IgG4-RD can affect almost all organs in the body, and each affected organ has common histopathological features of lymphoplasmacytic infiltration with characteristic fibrosis called storiform fibrosis. In particular, dense IgG4-positive plasma cell infiltration is a hallmark of this disease. Clinical features include a male and middle- or old-age predominance, Pexidartinib ic50 hypergammaglobulinemia and elevated serum IgG4 levels. In our experience of 74 cases, frequently affected organs were salivary glands (55%), lacrimal glands and other ophthalmic components (54%), lungs (31%), kidneys (26%), aorta/periaorta (24%), and pancreas (20%). Lymphadenopathy was
also noted (27%). IgG4-RD is sometimes asymptomatic or tends to cause relatively mild clinical symptoms. Coexistent autoimmune disease is rare, and rather it has a close association with allergic disorders such as allergic rhinitis and bronchial asthma. Although IgG4-RD is
a steroid responsive condition, delayed diagnosis and treatment result in irreversible fibrosis. In this overview, I will outline this systemic disease including some up-to-date topics of particular interest. NAGATA MICHIO1,2 HARA SATOSHI1,3 MIZUSHIMA ICHIRO3 KAWANO MITSUHIRO2,3 SAEKI TAKAKO2 UBARA YOSHIFUMI2 OHARA NOBUYA2 SATO YASUHARU2 YAMADA KAZUNORI3 NAKASHIMA HITOSHI2 NISHI SHINICHI2 YAMAGUCHI YUTAKA2 HISANO SATOSHI2 YAMANAKA NOBUAKI2 SAITO TAKAO2 1Department of Kidney and Vascular Pathology, University GSK-3 cancer of Tsukuba, Japan; 2′IgG4-related Kidney Disease’ working group, Japan; 3Department of Rheumatology, Kanazawa Graduate School of Medicine, Japan Patients with IgG4 related systemic disease often complicate renal dysfunction. Among several characteristic features in IgG4-related kidney disease, tubulointerstitial nephritis is the most responsible for renal dysfunction.
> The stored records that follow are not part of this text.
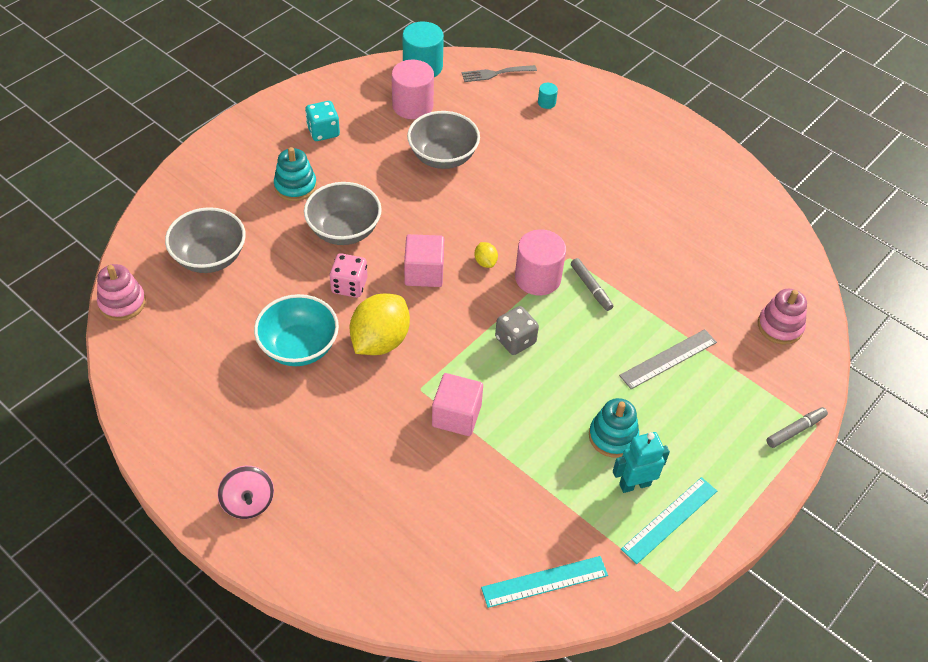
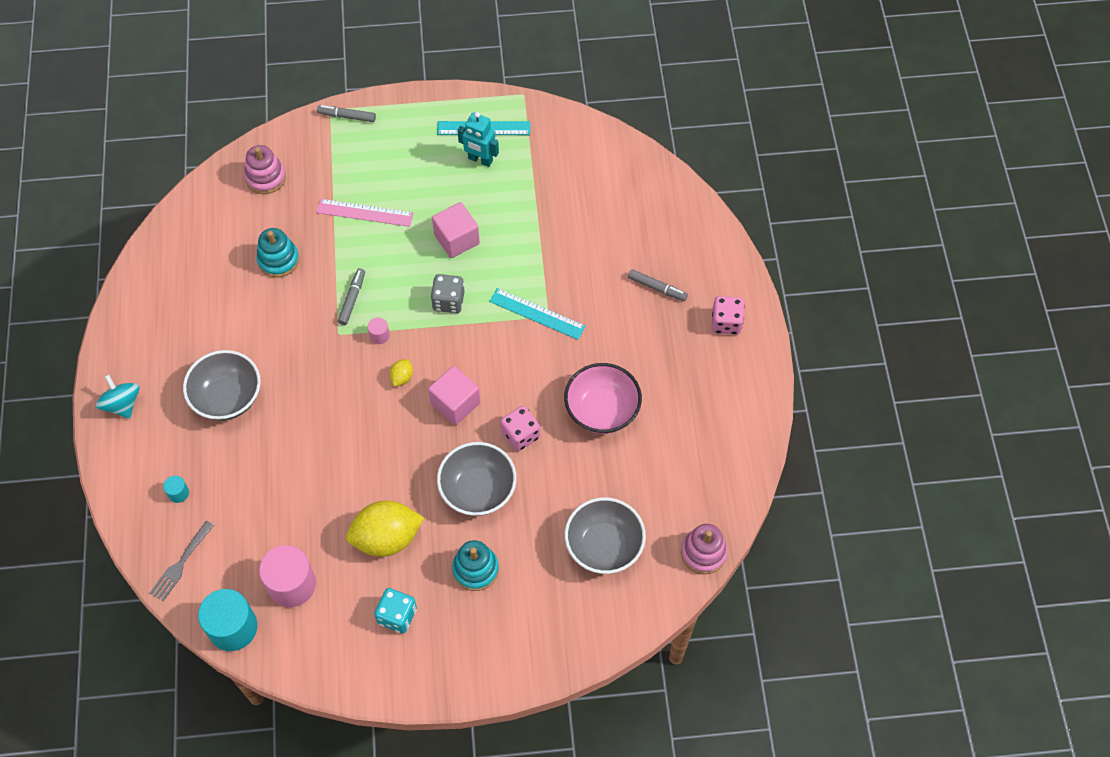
camera: 135 degrees left, 10 degrees up
pink spinning top [217,466,274,519] -> pink dice [712,296,745,335]
turquoise bowl [254,294,339,366] -> pink bowl [564,363,642,434]
yellow lemon [350,293,410,355] -> yellow lemon moved to [346,501,424,557]
grey bowl [407,111,480,169] -> grey bowl moved to [183,350,261,421]
pink cube [432,373,483,436] -> pink cube moved to [432,202,480,258]
grey fork [462,65,537,82] -> grey fork turned 90 degrees clockwise [150,521,214,601]
turquoise ruler [481,556,608,608] -> turquoise ruler moved to [489,288,586,340]
pink cylinder [515,229,566,296] -> pink cylinder [368,317,390,344], size x0.45
turquoise stacking toy [589,398,639,458] -> turquoise stacking toy moved to [257,228,299,278]
grey ruler [619,329,717,389] -> pink ruler [316,199,414,227]
none -> turquoise spinning top [96,374,140,419]
none -> grey marker [628,269,688,301]

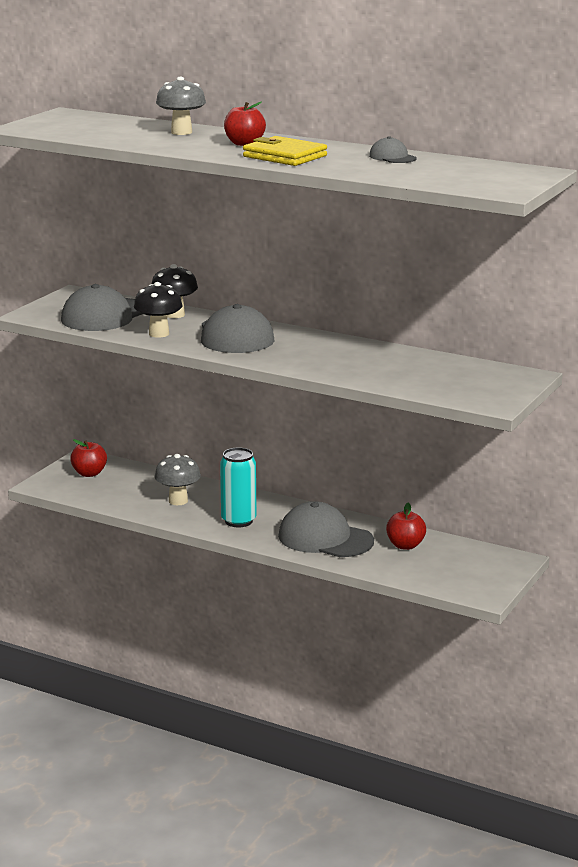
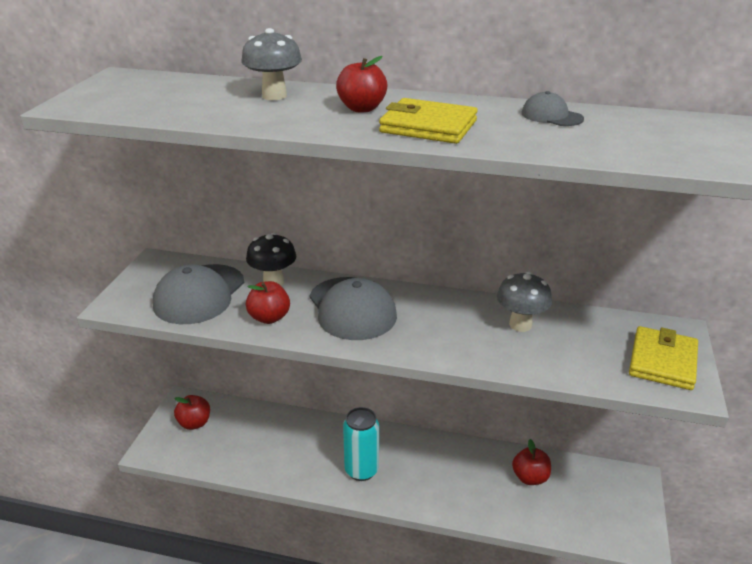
camera: 15 degrees left, 10 degrees up
black mushroom [134,282,183,338] -> red apple [246,281,290,324]
grey mushroom [155,454,201,505] -> grey mushroom moved to [497,272,552,332]
grey cap [278,501,374,557] -> none
none -> yellow wallet [629,326,698,390]

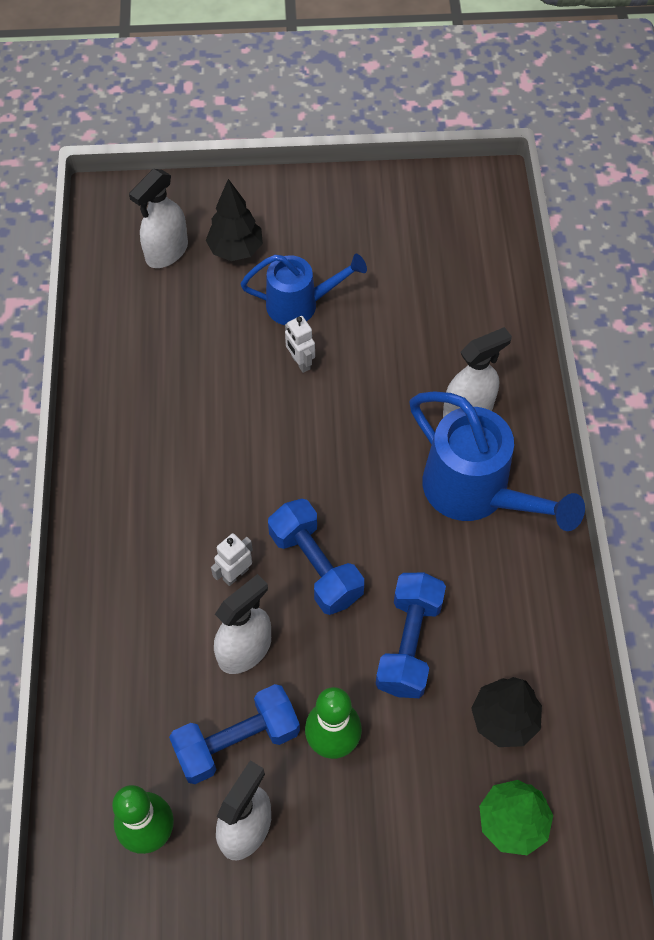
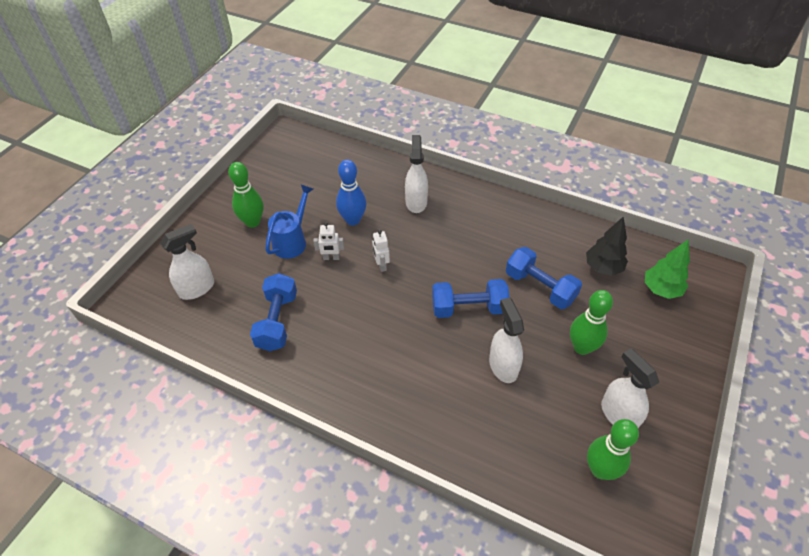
camera: 60 degrees left, 10 degrees down
white spray bottle [129,169,188,268] -> white spray bottle turned 105 degrees counterclockwise [160,224,214,300]
blue dumbbell [169,684,300,784] -> blue dumbbell moved to [250,273,297,351]
black tree [206,179,263,261] -> none
white robot [211,533,253,586] -> white robot moved to [372,230,390,272]
blue watering can [410,392,585,531] -> none
none -> green bowling pin [228,162,264,228]
none -> blue bowling pin [336,160,366,225]

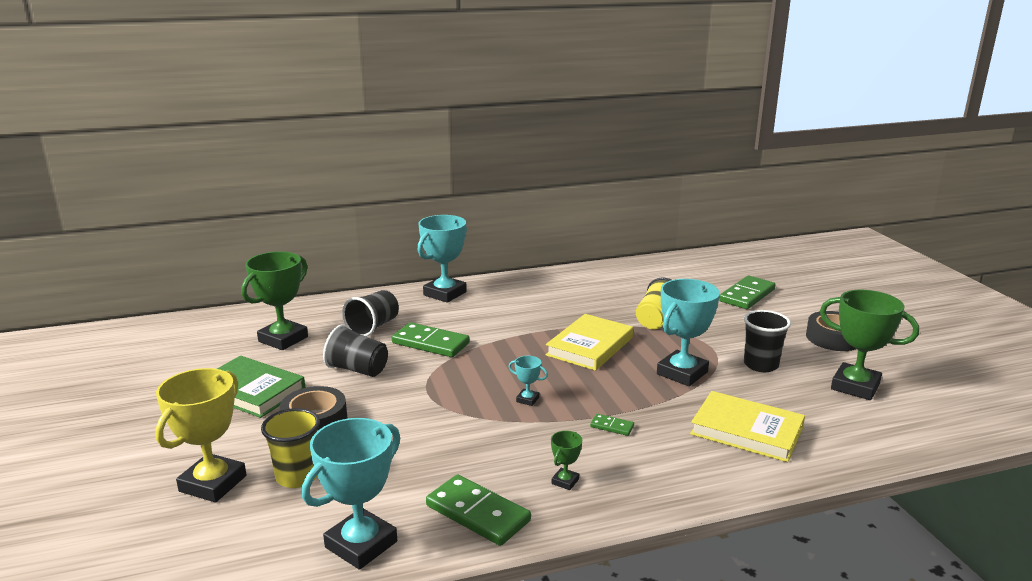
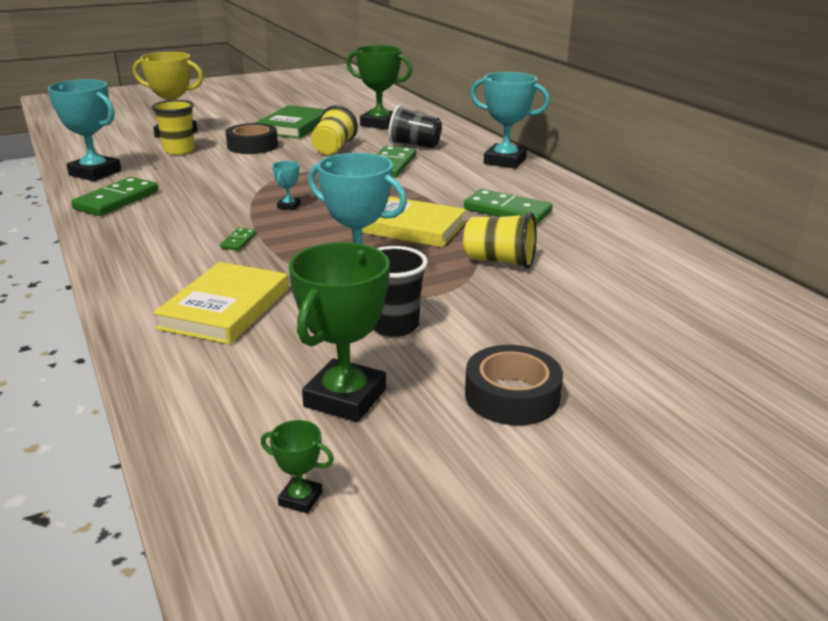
camera: 80 degrees right, 5 degrees up
black cup [323,325,388,377] -> yellow cup [311,105,358,155]
green trophy [551,431,582,490] -> green trophy moved to [261,420,334,514]
green domino [719,276,776,309] -> green domino moved to [464,189,553,225]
We have summarized distinctive features of tubulointerstitial lesions
in IgG4-related CYTH4 TIN, i.e., (1) well-demarcated borders between involved and uninvolved areas; (2) involvement of the cortex and medulla, often extending beyond the renal capsule and with occasional extension to retroperitoneal fibrosis; (3) interstitial inflammatory cells comprising predominantly plasma cells and lymphocytes, with a high prevalence of IgG4-positive cells often admixed with fibrosis; (4) peculiar features of interstitial fibrosis resembling a “bird’s-eye” pattern comprising fibrosis among inter-plasma cell spaces; and (5) deposits visible by light and immunofluorescent microscopy in the tubular basement membrane, Bowman capsule, and interstitium that are restricted to the involved portion, sparing normal parts. Ultrastructural analysis revealed the presence of myofibroblasts with intracellular/pericellular collagen accompanied by plasma cell accumulation from an early stage. As such lesion is depending on the stage and extension, renal biopsy samples contains limited information to assess background pathophysiology.